The migration of the Grimoire (Wise Delivery) OAuth state management from volatile in-memory storage to a persistent Redis backend, alongside significant security hardening of the authorization flow. This process addressed critical vulnerabilities in token verification, implemented Proof Key for Code Exchange (PKCE), and tightened Dynamic Client Registration (DCR) protocols.

Details

This development phase focused on transitioning the Grimoire system’s OAuth implementation from a development-centric in-memory model to a production-ready infrastructure. The work was tracked under three primary Linear tickets: SOK-76 (Redis state), SOK-77 (None-safety and DCR), and SOK-81 (Test suite expansion).

Redis State Backend (SOK-76)

To support horizontal scaling and persistence across container restarts in Azure Container Apps, the system’s three primary OAuth state dictionaries—registered_clients, auth_codes, and pending_authorizations—were replaced with a Redis-backed store.

  • Infrastructure: Introduced redis[hiredis]>=5.0.0 as a dependency.
  • Implementation: Created infrastructure/redis/client.py for async Redis management and infrastructure/redis/oauth_store.py for the OAuthStateStore.
  • Key Patterns: Data is partitioned using specific key prefixes:
    • grimoire:oauth:pending:{auth_id} (10-minute TTL)
    • grimoire:oauth:auth_code:{code} (10-minute TTL)
    • grimoire:oauth:client:{client_id} (Persistent)
  • Configuration: The system uses a REDIS_URL environment variable. For local development, this can be left empty (triggering a warning), but for production on Azure, it requires a rediss:// URL to enable TLS for Azure Cache for Redis.
  • Resilience: The /health endpoint was updated to monitor Redis connectivity. If Redis is unavailable, the system reports a degraded status, and OAuth attempts return a 503 Service Unavailable via the _require_redis() guard.

Security Hardening and OAuth Refactoring (SOK-77)

The OAuth flow in oauth.py underwent a full rewrite to address safety and security gaps:

  • None-Safety: Fixed issues in verify_token() where payload.get("sub") and email fields could return None, causing downstream crashes.
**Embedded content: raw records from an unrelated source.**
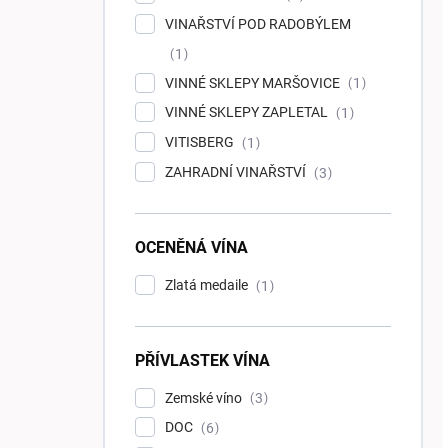
VINAŘSTVÍ POD RADOBÝLEM
1
VINNÉ SKLEPY MARŠOVICE
1
VINNÉ SKLEPY ZAPLETAL
1
VITISBERG
1
ZAHRADNÍ VINAŘSTVÍ
3
OCENĚNÁ VÍNA
Zlatá medaile
1
PŘÍVLASTEK VÍNA
Zemské víno
3
DOC
6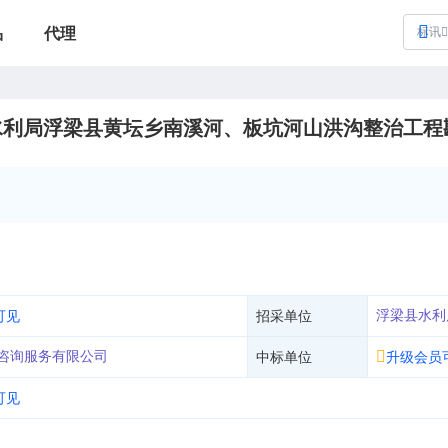
品
代理
标讯
局浮梁县黄坛乡南溪河、板坑河山洪沟整治工程勘测设计
浮梁县水利
可见
招采单位
咨询服务有限公司
中标单位
升级会员
可见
Explicit isinstance checks were added for sub, email, and scopes.
  • PKCE Implementation: Added support for PKCE S256 verification. The code_challenge is stored during authorization and verified against the code_verifier during the token exchange.
  • DCR Validation: Tightened Dynamic Client Registration. The system no longer allows auto-registration of clients based on ID prefixes (e.g., client_). Clients must now be explicitly registered via the /oauth/register endpoint.
  • Validation Logic: Added redirect_uri validation against registered URIs and implemented secrets.compare_digest for secure client_secret validation.
  • Logging: Replaced standard f-string logging with structured kwargs to improve observability in production logs.

Verification and Testing (SOK-81)

A comprehensive test suite was built to verify these changes, achieving 60% overall code coverage and 96% coverage for OAuth-specific logic. The suite includes 227 green tests covering:

  • OAuth E2E: Well-known discovery, DCR registration, PKCE success/failure, and refresh token flows.
  • Domain Models: Validation of MemoryType enums, Neo4j label conversions, and discriminated union dispatch.
  • Infrastructure: CRUD operations for the Redis store and Cypher query generation for the Neo4j backend.